Exercise directions. Once the line with "Image 5: 3-D, 2 µm across, along z, y and x." is found, repeat it and all later lines exactly through the end of the listing below, with the pictures left out.

Exercise material.

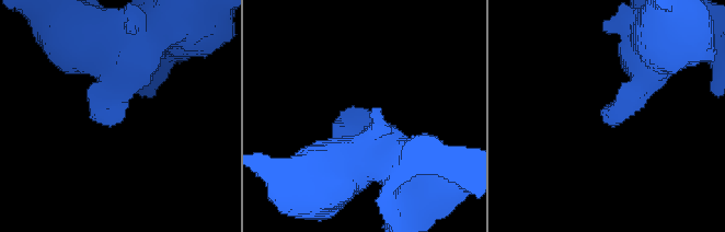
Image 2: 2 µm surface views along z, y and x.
{"act": "look", "view": "em", "slice": "planes", "show": "letters", "pic": 2, "at": [603, 120], "why": "now the EM"}

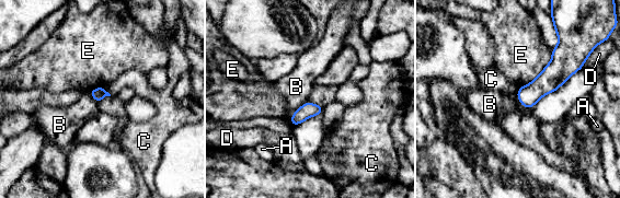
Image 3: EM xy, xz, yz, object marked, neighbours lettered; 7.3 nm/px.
{"act": "leave", "each": {"A": "other", "B": "other", "C": "other", "D": "other", "E": "other"}, "border": {"pic": 3, "px": [[308, 100], [294, 112], [290, 124]]}, "found": "no lettered piece goes on from it"}

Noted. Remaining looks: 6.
{"act": "look", "view": "em", "slice": "planes", "show": "letters", "pic": 1, "at": [23, 36], "why": "free end"}

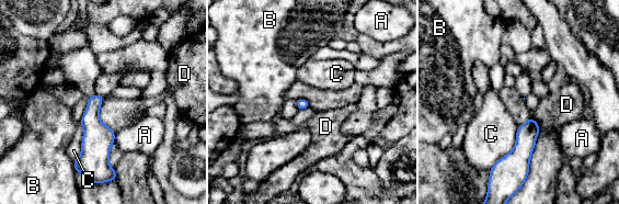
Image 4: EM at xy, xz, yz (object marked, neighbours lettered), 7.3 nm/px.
{"act": "leave", "each": {"A": "other", "B": "other", "C": "other", "D": "other"}, "border": {"pic": 4, "px": [[530, 116], [540, 127]]}, "found": "no lettered piece goes on from it"}

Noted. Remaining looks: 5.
{"act": "look", "view": "3d", "um": 2, "pic": 1, "at": [1006, 47], "why": "an open end"}

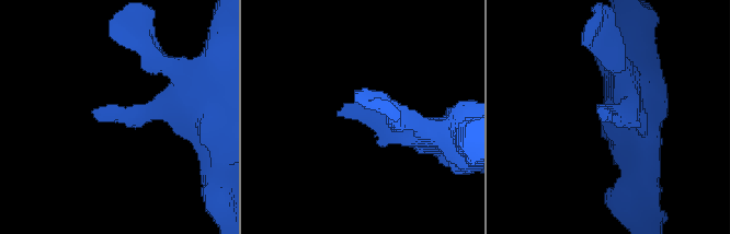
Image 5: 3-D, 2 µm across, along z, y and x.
{"act": "look", "view": "em", "slice": "planes", "show": "tint", "pic": 5, "at": [341, 107]}

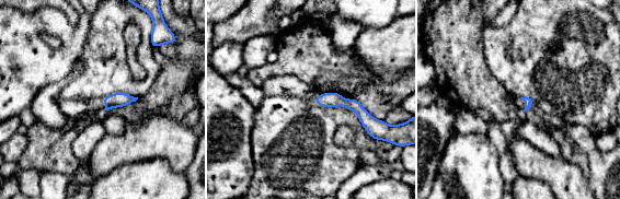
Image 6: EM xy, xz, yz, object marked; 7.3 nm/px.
{"act": "look", "view": "em", "slice": "planes", "show": "letters", "at": "same", "why": "what lies round it"}

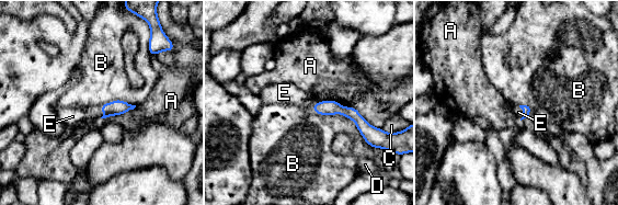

Result for this exercise.
Image 5: 3-D, 2 µm across, along z, y and x.
{"act": "look", "view": "em", "slice": "planes", "show": "tint", "pic": 5, "at": [341, 107]}

Image 6: EM xy, xz, yz, object marked; 7.3 nm/px.
{"act": "look", "view": "em", "slice": "planes", "show": "letters", "at": "same", "why": "what lies round it"}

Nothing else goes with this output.